Healthy babies have been born from embryos frozen for well over a decade, so long-term storage is possible. But the data from a study of more than 47,000 transfer cycles shows that shorter freezing durations consistently produce better results. Freezing preserves the embryo but does not improve it, and longer storage appears to carry a higher risk of early miscarriage and preterm birth.

Ectopic Pregnancy: Survival Outside the Uterus Inside the Body

An ectopic pregnancy occurs when a fertilized egg implants somewhere other than the uterus, most commonly in a fallopian tube. In a tubal pregnancy, the embryo cannot survive. The tube is too narrow and lacks the blood supply to support a growing pregnancy, and if left untreated, the expanding tissue can rupture the tube and cause life-threatening bleeding.

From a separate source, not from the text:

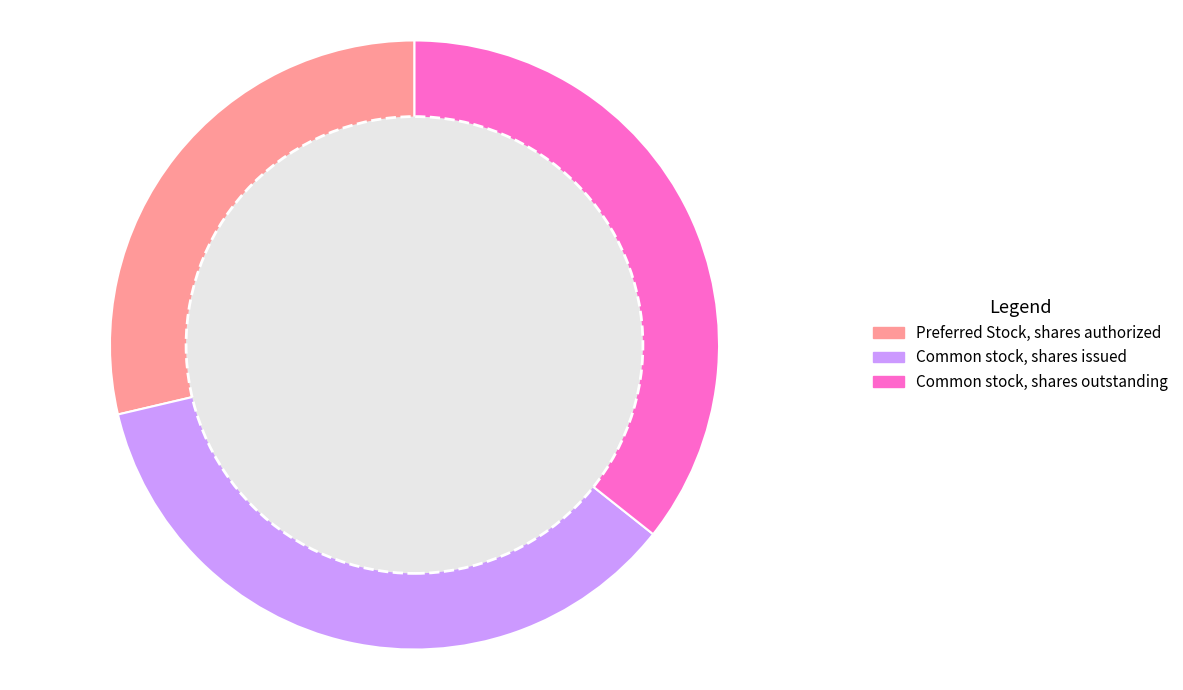

What is the smallest slice in the pie chart?

Preferred Stock, shares authorized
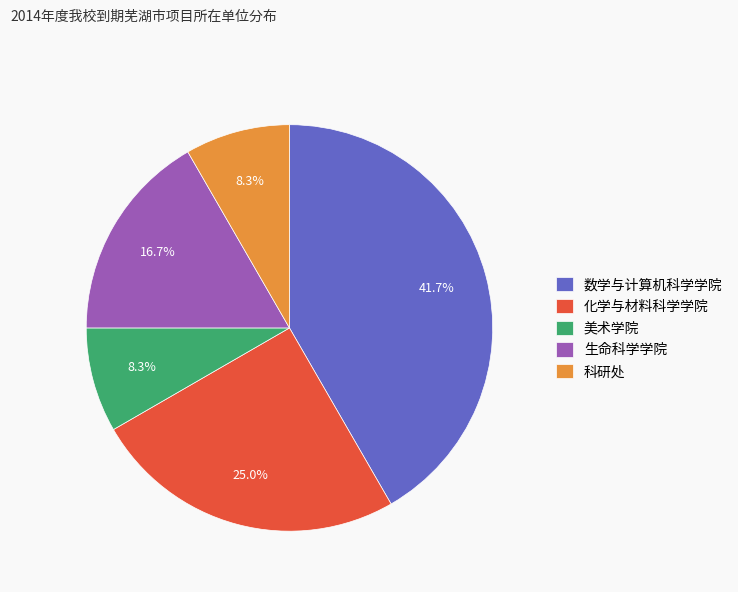

To the nearest percent, what is the difference between the largest and smallest slice percentages?

33%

In extremely rare cases, an embryo implants in the abdominal cavity rather than the tube and manages to develop a blood supply from surrounding organs. A Medline search covering a decade of medical literature found only 11 reported cases of a secondary abdominal pregnancy reaching a viable gestational age. In one documented case, a live female baby weighing 2.3 kg was delivered from the abdominal cavity at 33 weeks. The baby cried at birth but developed respiratory distress and required intensive care. These cases are medical emergencies, not a viable alternative to uterine pregnancy, and they carry extreme risks to the mother including catastrophic bleeding.

Where Artificial Womb Technology Stands

Several research teams are developing artificial womb systems designed to support premature babies outside the body. The most well-known is the EXTEND system from the Children’s Hospital of Philadelphia, which uses a fluid-filled chamber to simulate the uterine environment. A similar system called EVE was developed by researchers at Tohoku University and the University of Western Australia.

These devices are designed for fetuses between roughly 13 weeks of gestation and full term. They cannot support an embryo from fertilization through the early stages of organ formation. The technology also lacks the placenta’s ability to convert pulsatile blood flow from arteries into the smooth, steady flow needed in the umbilical vein, a technical challenge that has not been solved. No artificial womb has been approved for use in humans, and the long-term psychological and developmental effects on children gestated this way remain entirely unknown.

A concept facility called EctoLife, announced in late 2022, attracted media attention as the “world’s first artificial womb facility,” but it was a conceptual project created by a filmmaker and science communicator, not a functioning medical device. The gap between current technology and a system that could carry a human embryo from fertilization to birth remains enormous.